Task statement: Among the entries below, one stretch runs from the line that contains "Экологические продукты Сибири" through the line that contains "В декабре 2016". Repeat that stretch exactly, ends included, and only that.

[Opening Entries provided section]

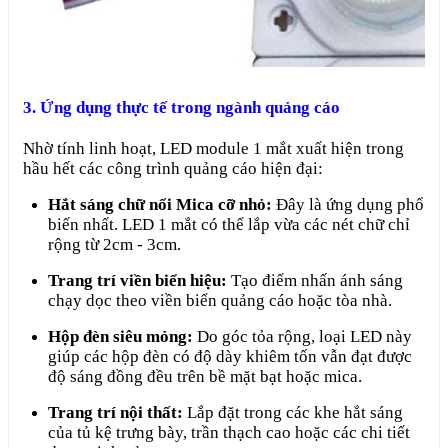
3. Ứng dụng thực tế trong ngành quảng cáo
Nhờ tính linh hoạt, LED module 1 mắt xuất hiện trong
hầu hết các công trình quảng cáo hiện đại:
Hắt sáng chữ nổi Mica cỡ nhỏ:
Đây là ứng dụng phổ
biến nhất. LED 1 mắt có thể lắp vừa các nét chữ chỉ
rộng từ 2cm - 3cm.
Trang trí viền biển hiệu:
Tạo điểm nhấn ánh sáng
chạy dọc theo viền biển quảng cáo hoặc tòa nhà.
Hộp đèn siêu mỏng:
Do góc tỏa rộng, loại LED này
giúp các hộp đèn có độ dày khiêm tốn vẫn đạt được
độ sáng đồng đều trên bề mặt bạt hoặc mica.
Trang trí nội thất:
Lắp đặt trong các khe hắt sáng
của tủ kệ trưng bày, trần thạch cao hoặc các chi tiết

[Closing Entries provided section]
[Opening Entries provided section]

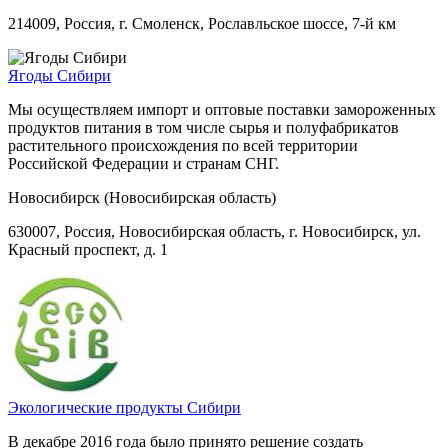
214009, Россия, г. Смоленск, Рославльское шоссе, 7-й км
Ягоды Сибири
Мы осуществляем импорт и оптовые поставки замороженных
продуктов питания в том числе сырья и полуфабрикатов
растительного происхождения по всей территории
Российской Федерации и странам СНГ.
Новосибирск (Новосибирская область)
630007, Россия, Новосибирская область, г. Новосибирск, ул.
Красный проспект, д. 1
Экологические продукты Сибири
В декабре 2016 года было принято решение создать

[Closing Entries provided section]

Expected answer:
Экологические продукты Сибири
В декабре 2016 года было принято решение создать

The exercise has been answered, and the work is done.